Diamond Spring, CA-based William F. Crowell (W6WBJ), has been fined $25,000, the full amount proposed in a December 2015 Notice of Apparent Liability for Forfeiture (NAL), according to ARRL.org. In the notice and a subsequent Forfeiture Order, the FCC said that Crowell decided to “continue his misconduct after being warned that his actions violated the Communications Act and the Commission’s rules.” Members of the Western Amateur Radio Friendship Association (WARFA) complained in 2015 that Crowell interfered with their frequency, which “conducts nets three times a week on 75 meters,” according to ARRL.org.

Crowell argued that his transmissions and the content therein are protected by the First Amendment, and that WARFA instead was the party that monopolized the frequency and would not let him in. He also said that someone else caused the interference and transmitted prohibited communications at the times in question.

Crowell’s transmissions on the WARFA net on 3908 kHz between August 25 and 27, 2015, were monitored by The Enforcement Bureau and the High Frequency Direction Finding (HFDF) Center. They found, according to ARRL.org, that Crowell’s station intentionally interfered “with other amateur licensees by transmitting on top of other amateurs, and repeatedly [interrupted] amateurs using noises on the WARFA net, recordings and music, so as to not allow them to transmit on 3908 kHz.” The organizations recorded at least a dozen instances of 30 seconds to 4 minutes in length during the monitored sessions.

The FCC maintains that regulation of radio does not violate the First Amendment and that amateur radio is included. The Enforcement Bureau agreed, stating that Crowell “willfully and repeatedly violated the Communications Act and FCC rules.”

_EXERCISE DATA_:

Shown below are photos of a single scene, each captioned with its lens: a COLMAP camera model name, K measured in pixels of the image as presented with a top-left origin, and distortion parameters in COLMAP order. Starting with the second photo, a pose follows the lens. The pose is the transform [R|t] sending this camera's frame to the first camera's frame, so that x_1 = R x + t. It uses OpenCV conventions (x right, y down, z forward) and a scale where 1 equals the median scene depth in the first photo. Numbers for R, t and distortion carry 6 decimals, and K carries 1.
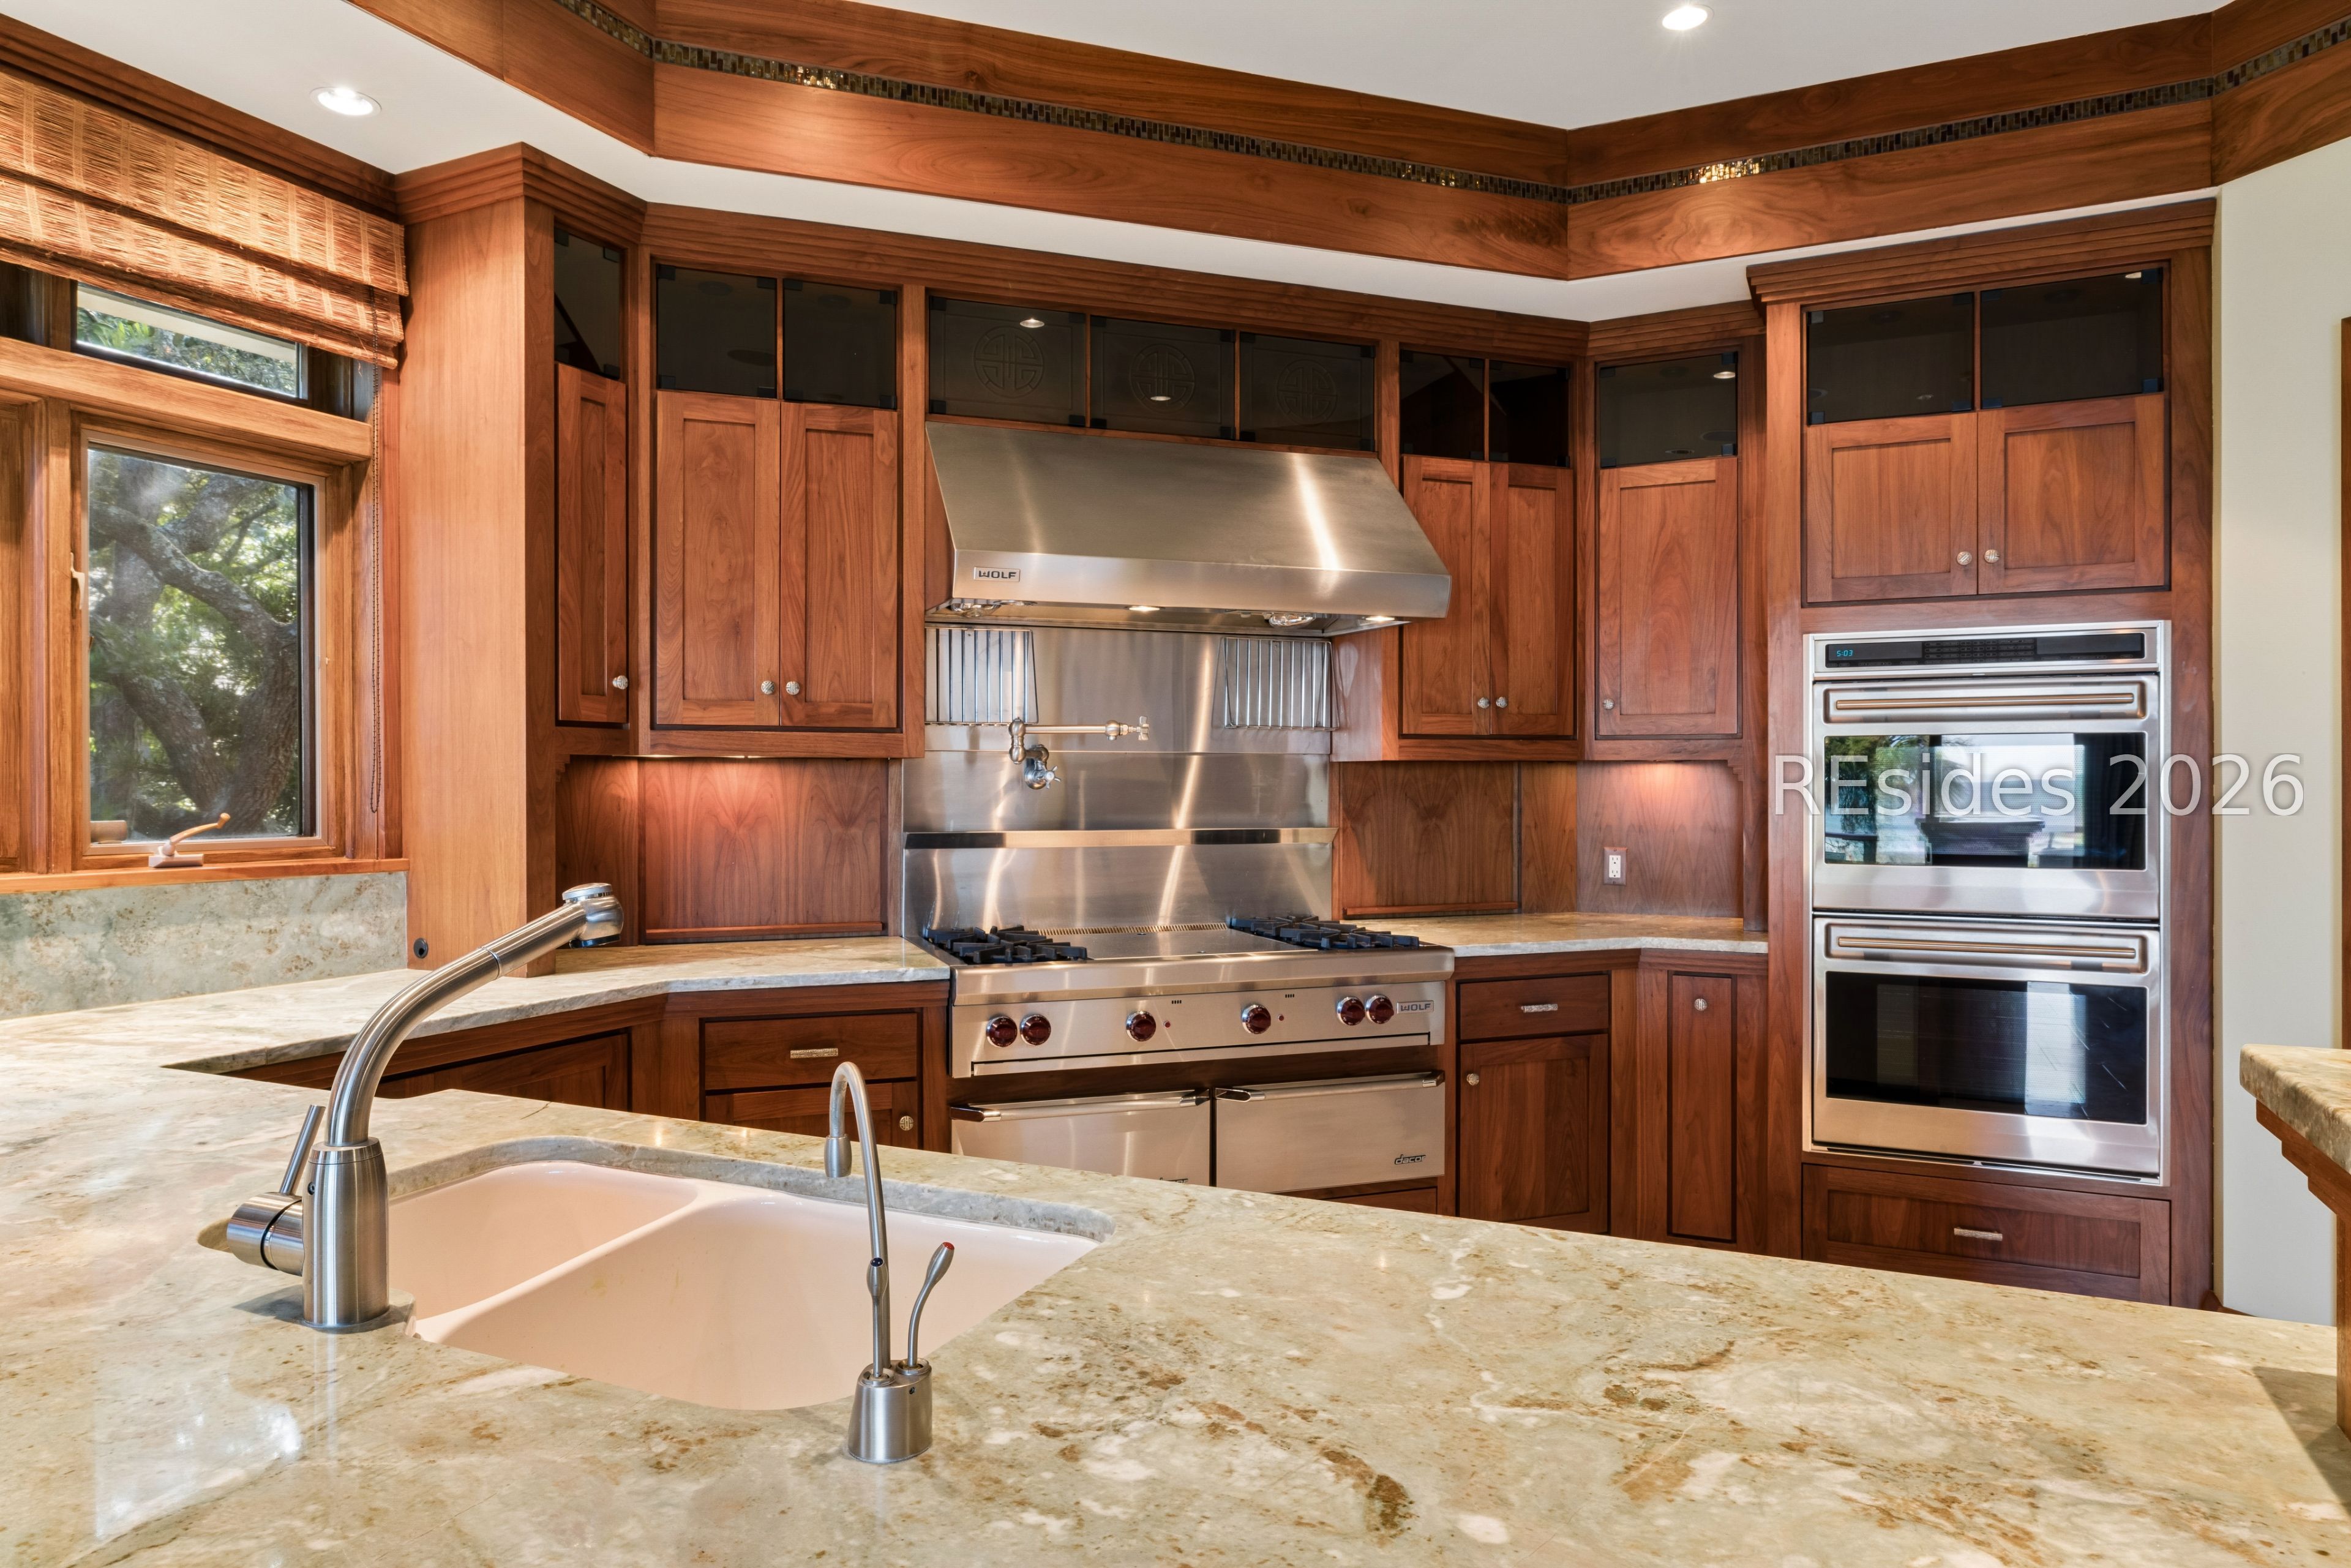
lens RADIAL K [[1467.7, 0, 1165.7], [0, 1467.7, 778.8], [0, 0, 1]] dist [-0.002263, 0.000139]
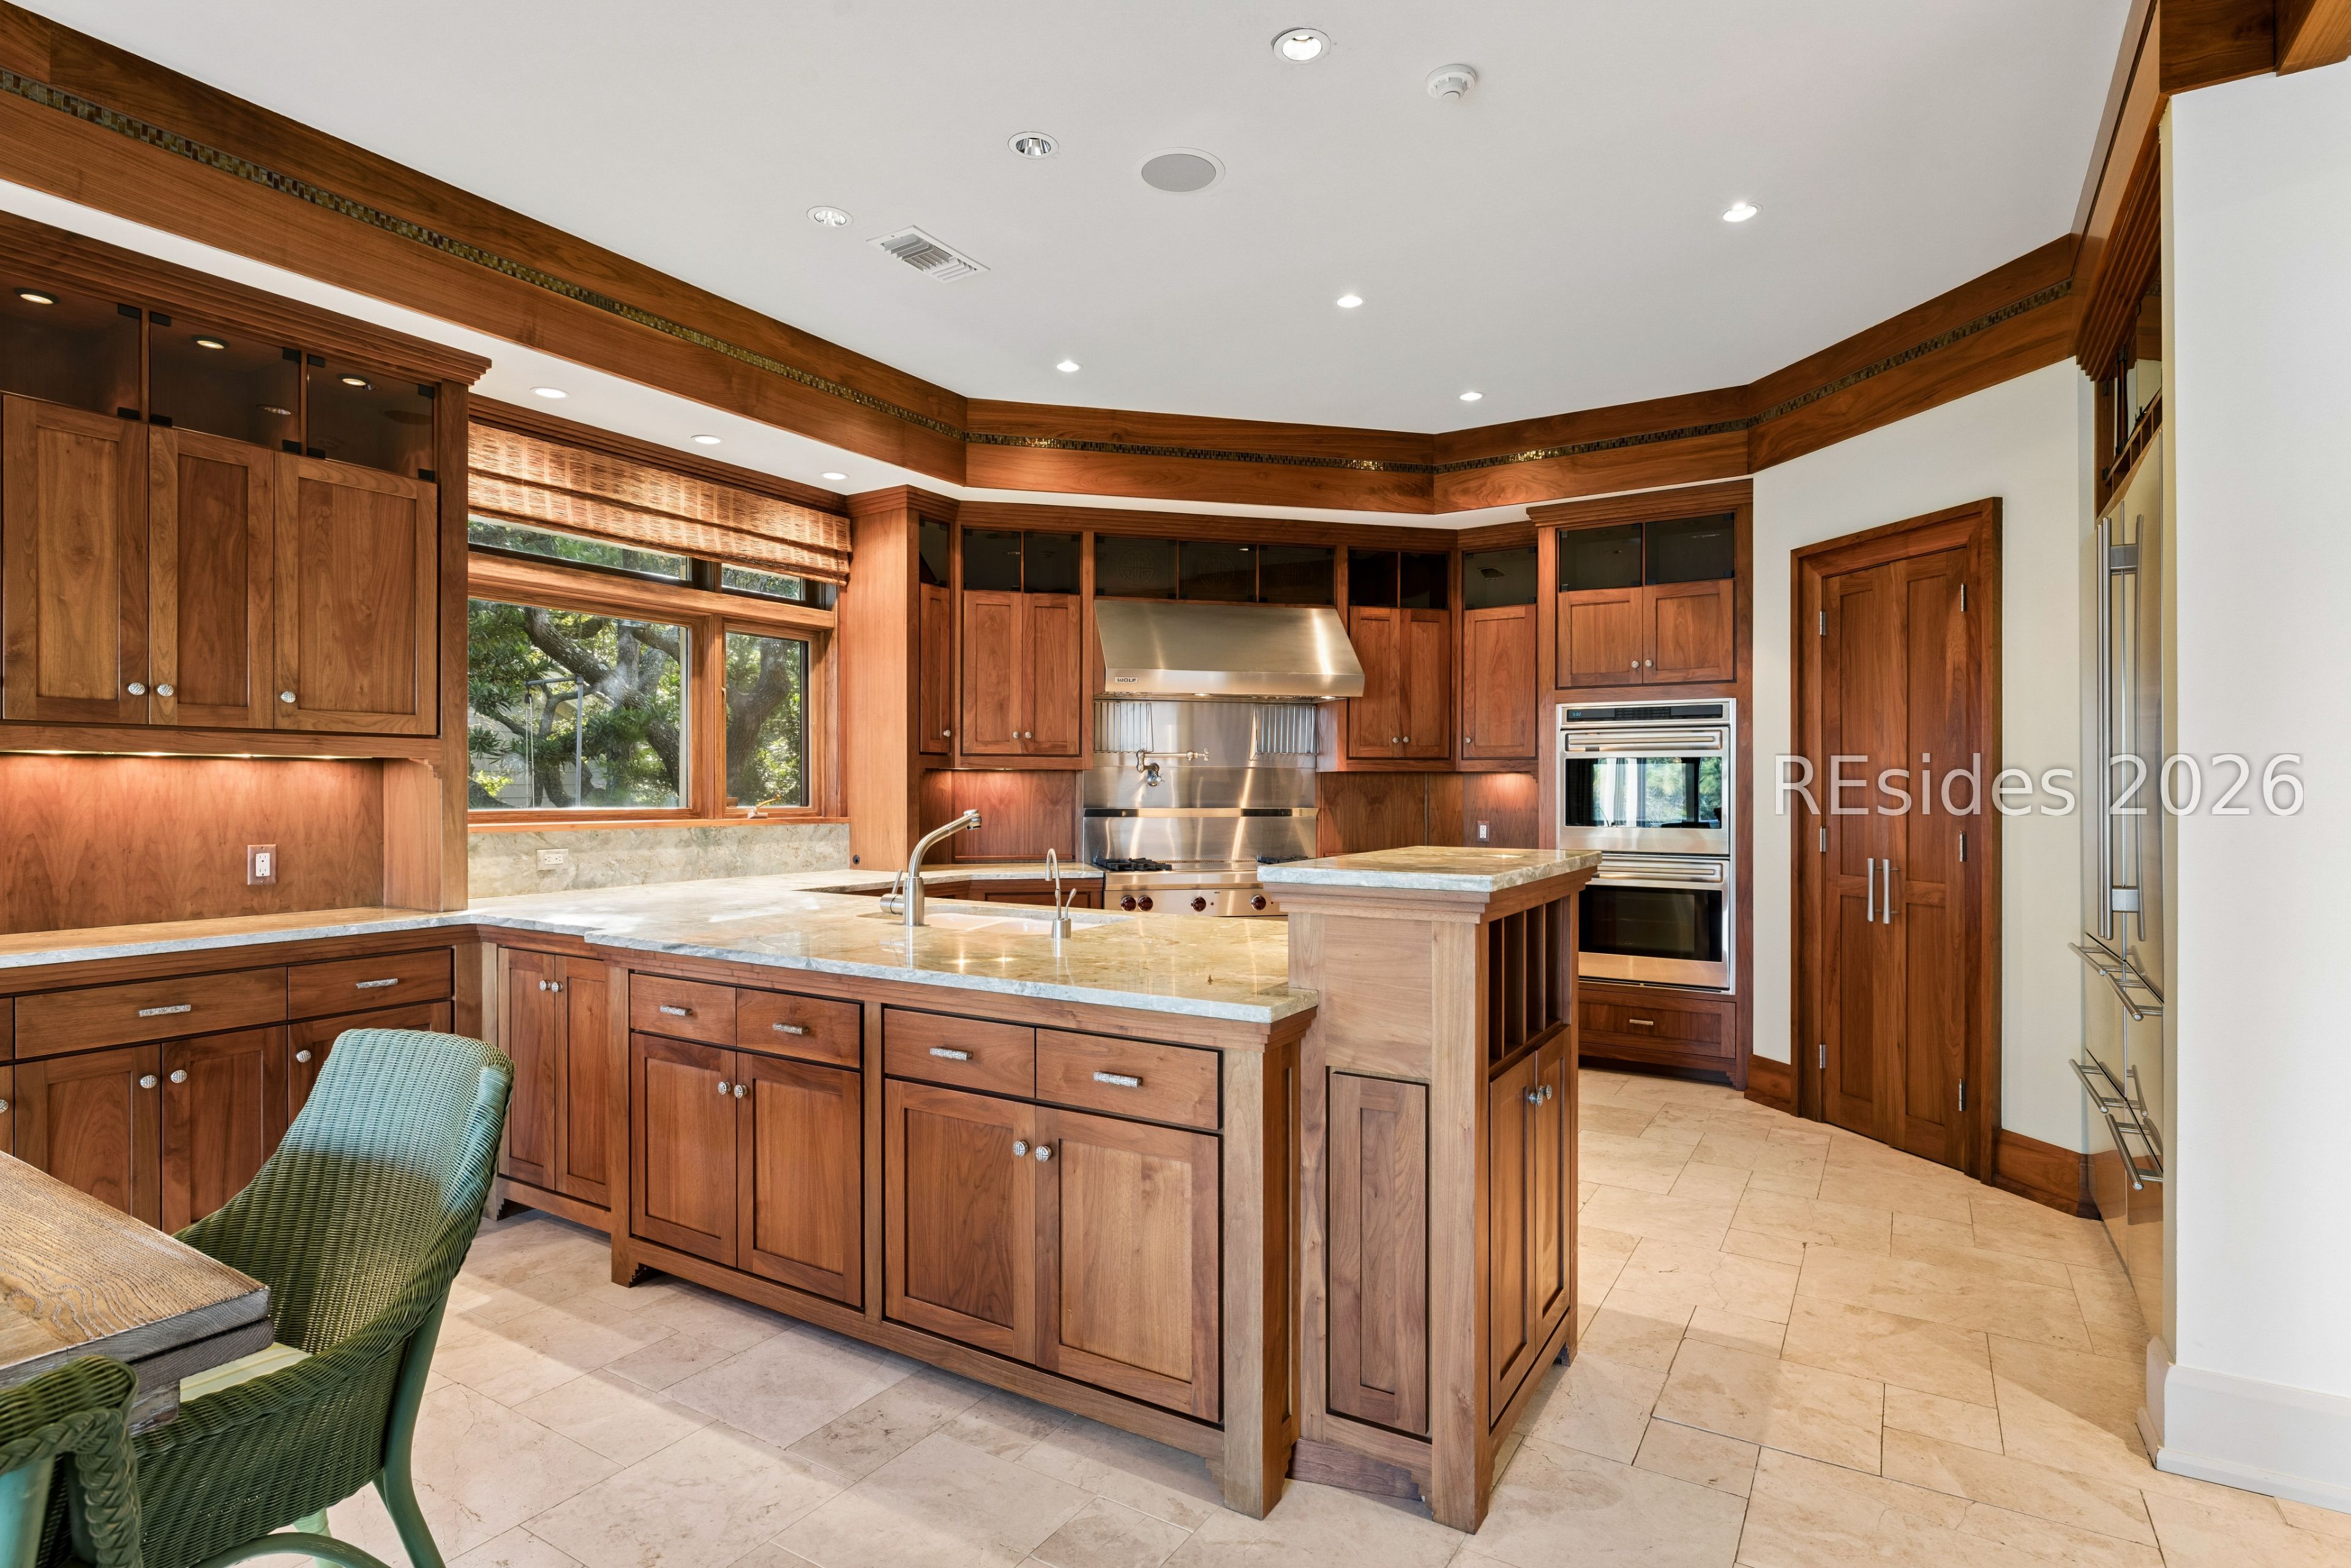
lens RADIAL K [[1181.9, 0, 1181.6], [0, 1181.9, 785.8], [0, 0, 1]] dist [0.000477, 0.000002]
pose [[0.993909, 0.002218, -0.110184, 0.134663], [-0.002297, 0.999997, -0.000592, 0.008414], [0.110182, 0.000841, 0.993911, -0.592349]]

_WORK REQUIRED_:
Write out the part of the article on Crowell's fine starting with "Crowell’s transmissions on" and going on through "the monitored sessions.", with "monitored" changed to "observed".

_SOLVED EXERCISE_:
Crowell’s transmissions on the WARFA net on 3908 kHz between August 25 and 27, 2015, were observed by The Enforcement Bureau and the High Frequency Direction Finding (HFDF) Center. They found, according to ARRL.org, that Crowell’s station intentionally interfered “with other amateur licensees by transmitting on top of other amateurs, and repeatedly [interrupted] amateurs using noises on the WARFA net, recordings and music, so as to not allow them to transmit on 3908 kHz.” The organizations recorded at least a dozen instances of 30 seconds to 4 minutes in length during the observed sessions.